____ RECORDS SUPPLIED

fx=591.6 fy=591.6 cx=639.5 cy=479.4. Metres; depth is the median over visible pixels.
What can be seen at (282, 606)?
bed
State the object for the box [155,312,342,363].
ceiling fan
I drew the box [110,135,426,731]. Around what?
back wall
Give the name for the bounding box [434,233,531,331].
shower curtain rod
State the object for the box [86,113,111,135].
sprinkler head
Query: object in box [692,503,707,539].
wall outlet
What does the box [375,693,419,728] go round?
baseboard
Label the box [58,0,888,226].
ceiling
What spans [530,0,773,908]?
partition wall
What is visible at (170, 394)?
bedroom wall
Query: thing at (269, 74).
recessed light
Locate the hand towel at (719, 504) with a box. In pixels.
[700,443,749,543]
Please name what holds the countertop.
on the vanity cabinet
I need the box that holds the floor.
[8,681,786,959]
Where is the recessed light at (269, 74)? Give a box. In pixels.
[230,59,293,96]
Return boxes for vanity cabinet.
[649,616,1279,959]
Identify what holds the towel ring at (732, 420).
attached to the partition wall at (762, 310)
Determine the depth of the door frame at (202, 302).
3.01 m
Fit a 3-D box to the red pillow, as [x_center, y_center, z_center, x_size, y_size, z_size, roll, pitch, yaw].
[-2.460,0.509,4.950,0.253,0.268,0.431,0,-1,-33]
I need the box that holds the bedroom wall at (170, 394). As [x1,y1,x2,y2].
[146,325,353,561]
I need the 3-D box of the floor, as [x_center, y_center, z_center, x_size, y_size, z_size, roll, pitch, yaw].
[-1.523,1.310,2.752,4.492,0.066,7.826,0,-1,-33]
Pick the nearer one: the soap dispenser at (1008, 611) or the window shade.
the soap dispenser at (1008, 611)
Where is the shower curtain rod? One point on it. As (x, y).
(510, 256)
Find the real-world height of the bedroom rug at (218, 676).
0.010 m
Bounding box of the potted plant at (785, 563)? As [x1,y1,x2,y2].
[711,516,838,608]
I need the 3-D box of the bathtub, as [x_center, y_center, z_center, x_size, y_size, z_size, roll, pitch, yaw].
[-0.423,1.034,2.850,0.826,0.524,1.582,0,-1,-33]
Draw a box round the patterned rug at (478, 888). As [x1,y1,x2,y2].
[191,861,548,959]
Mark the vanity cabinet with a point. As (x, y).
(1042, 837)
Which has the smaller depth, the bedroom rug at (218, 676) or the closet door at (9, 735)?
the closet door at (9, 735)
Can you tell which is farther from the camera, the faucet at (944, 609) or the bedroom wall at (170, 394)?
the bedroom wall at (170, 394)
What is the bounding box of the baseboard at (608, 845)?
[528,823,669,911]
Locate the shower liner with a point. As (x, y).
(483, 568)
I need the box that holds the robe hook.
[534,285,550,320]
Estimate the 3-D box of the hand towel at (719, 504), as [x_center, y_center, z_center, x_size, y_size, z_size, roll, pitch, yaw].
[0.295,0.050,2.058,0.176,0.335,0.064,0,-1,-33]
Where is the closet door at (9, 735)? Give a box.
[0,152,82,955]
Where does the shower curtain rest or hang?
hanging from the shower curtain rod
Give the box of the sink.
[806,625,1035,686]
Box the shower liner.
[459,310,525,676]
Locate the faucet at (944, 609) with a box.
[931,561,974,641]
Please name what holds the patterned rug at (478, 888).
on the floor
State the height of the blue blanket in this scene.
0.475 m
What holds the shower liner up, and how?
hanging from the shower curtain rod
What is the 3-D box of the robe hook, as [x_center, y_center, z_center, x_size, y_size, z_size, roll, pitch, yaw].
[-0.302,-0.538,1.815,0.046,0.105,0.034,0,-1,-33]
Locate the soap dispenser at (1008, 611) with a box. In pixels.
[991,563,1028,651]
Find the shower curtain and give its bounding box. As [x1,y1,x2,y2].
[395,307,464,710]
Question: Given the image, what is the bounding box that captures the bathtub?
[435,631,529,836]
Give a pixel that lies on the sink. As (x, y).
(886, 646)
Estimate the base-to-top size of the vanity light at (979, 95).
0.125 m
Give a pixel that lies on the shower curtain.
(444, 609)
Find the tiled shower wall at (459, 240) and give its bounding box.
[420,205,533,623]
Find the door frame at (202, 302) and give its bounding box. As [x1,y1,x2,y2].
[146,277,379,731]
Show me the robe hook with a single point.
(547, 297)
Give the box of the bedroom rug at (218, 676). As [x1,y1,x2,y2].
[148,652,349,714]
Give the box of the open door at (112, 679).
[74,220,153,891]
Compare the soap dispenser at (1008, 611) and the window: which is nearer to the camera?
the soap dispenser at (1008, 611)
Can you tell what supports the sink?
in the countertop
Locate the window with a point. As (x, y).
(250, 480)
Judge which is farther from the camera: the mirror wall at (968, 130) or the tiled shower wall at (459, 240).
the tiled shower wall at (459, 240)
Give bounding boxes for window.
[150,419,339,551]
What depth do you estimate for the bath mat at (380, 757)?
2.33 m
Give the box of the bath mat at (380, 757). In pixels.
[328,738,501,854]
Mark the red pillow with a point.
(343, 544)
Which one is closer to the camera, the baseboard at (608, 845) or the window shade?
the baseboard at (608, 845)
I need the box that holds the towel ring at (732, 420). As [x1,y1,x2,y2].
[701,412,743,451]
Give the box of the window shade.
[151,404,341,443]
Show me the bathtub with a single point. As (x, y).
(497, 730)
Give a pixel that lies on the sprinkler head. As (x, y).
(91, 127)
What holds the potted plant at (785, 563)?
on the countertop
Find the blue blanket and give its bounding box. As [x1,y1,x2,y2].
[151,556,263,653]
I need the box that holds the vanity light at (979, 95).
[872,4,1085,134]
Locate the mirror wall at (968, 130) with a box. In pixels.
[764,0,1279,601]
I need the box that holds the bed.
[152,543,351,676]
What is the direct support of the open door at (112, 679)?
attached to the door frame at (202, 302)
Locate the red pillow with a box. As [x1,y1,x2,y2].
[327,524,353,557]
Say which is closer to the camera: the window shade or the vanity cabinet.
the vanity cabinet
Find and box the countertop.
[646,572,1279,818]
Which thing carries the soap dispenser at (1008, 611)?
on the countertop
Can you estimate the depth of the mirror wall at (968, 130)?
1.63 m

________
____ RECORDS SUPPLIED

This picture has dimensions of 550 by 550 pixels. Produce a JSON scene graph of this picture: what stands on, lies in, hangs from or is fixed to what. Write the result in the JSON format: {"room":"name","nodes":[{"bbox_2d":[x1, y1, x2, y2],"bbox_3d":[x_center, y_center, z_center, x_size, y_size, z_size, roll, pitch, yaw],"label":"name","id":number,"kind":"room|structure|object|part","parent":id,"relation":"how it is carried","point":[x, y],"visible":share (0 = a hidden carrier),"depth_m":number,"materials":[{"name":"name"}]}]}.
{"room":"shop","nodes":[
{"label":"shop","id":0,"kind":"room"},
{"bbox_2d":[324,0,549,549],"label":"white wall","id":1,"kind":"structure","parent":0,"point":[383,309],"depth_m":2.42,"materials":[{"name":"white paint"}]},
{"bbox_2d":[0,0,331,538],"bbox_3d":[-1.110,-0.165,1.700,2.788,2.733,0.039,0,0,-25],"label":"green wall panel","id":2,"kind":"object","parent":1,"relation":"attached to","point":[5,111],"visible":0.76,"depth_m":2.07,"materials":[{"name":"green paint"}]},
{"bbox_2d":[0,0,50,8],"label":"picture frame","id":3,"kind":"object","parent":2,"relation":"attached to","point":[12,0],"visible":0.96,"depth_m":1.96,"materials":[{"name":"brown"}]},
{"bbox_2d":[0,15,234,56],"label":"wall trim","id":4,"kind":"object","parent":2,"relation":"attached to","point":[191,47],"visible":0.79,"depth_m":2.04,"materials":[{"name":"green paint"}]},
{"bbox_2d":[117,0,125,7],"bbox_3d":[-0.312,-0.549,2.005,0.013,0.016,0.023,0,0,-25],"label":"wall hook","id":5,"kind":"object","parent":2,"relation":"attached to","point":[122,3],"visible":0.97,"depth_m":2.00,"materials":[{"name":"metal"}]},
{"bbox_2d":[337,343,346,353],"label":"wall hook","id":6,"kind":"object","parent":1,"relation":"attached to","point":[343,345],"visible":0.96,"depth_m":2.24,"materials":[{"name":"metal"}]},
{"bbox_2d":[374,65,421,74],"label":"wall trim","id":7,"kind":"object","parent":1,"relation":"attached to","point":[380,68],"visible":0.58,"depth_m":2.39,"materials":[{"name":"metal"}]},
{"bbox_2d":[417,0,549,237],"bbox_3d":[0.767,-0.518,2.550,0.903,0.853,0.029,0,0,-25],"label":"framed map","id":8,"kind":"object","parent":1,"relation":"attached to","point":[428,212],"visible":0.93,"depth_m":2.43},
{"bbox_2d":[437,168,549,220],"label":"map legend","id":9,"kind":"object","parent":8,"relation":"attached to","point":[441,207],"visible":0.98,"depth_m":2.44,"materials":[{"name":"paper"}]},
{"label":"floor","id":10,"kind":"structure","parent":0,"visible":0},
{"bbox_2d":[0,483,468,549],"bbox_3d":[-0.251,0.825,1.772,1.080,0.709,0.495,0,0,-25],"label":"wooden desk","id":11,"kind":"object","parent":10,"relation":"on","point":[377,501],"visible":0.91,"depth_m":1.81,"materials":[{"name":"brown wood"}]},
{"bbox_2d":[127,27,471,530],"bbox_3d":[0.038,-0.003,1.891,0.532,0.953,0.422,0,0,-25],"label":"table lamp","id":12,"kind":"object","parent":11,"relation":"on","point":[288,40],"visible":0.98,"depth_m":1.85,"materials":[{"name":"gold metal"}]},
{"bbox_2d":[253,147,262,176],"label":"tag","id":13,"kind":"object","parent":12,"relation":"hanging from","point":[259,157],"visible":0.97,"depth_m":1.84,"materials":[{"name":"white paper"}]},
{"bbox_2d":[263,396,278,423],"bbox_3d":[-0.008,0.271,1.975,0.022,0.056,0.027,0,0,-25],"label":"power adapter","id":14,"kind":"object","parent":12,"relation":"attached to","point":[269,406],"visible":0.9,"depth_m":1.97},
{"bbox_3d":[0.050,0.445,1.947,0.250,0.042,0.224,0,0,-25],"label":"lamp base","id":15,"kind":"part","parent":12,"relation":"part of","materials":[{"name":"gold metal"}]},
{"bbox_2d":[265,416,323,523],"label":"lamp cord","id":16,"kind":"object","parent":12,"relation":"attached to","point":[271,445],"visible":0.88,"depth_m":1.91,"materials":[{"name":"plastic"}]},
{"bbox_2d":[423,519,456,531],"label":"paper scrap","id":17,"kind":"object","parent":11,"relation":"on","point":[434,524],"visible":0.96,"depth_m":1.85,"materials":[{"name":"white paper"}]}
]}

________
____ RECORDS SUPPLIED

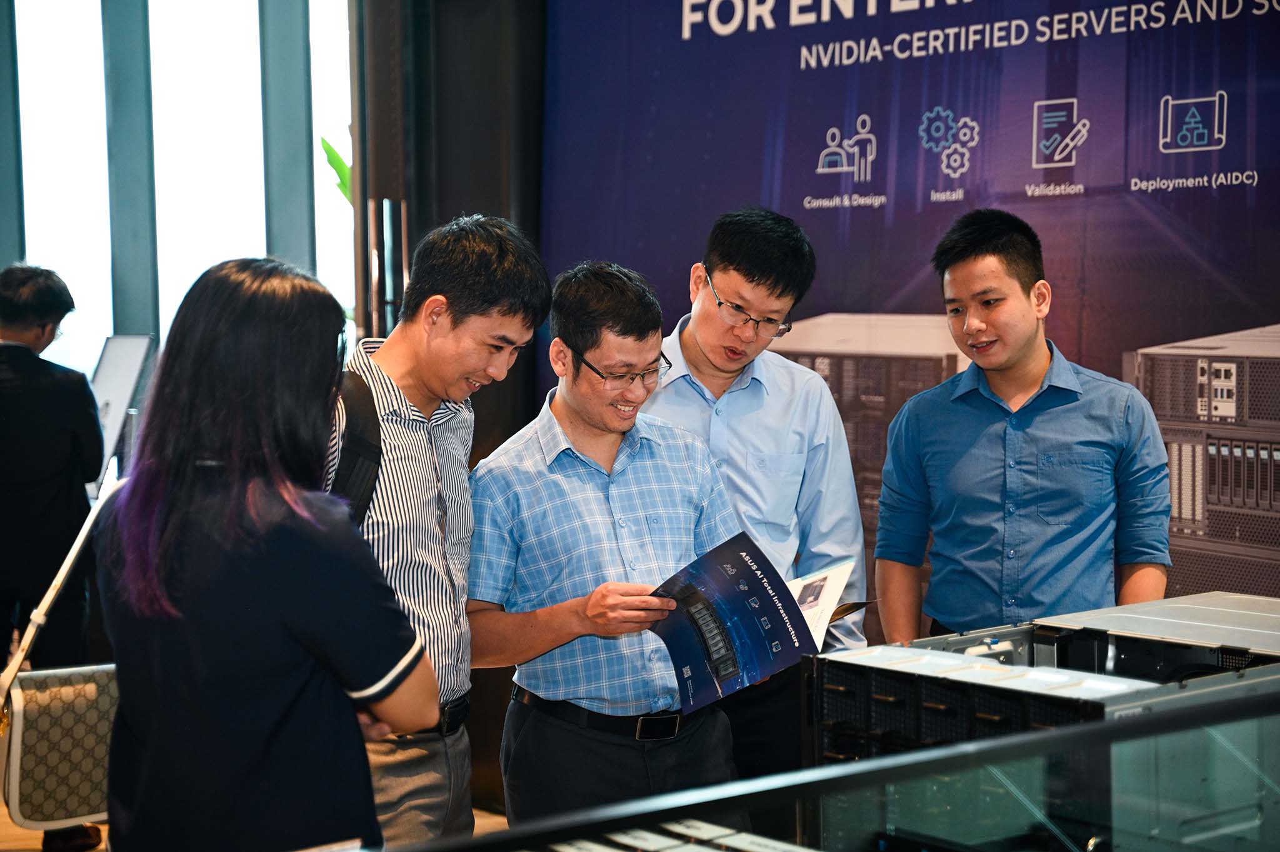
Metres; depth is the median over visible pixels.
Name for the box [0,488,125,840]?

________

YOUR GOAL:
Determine how many lines in the records include the word "over", and reply with that number alone.

TASK OUTPUT:
2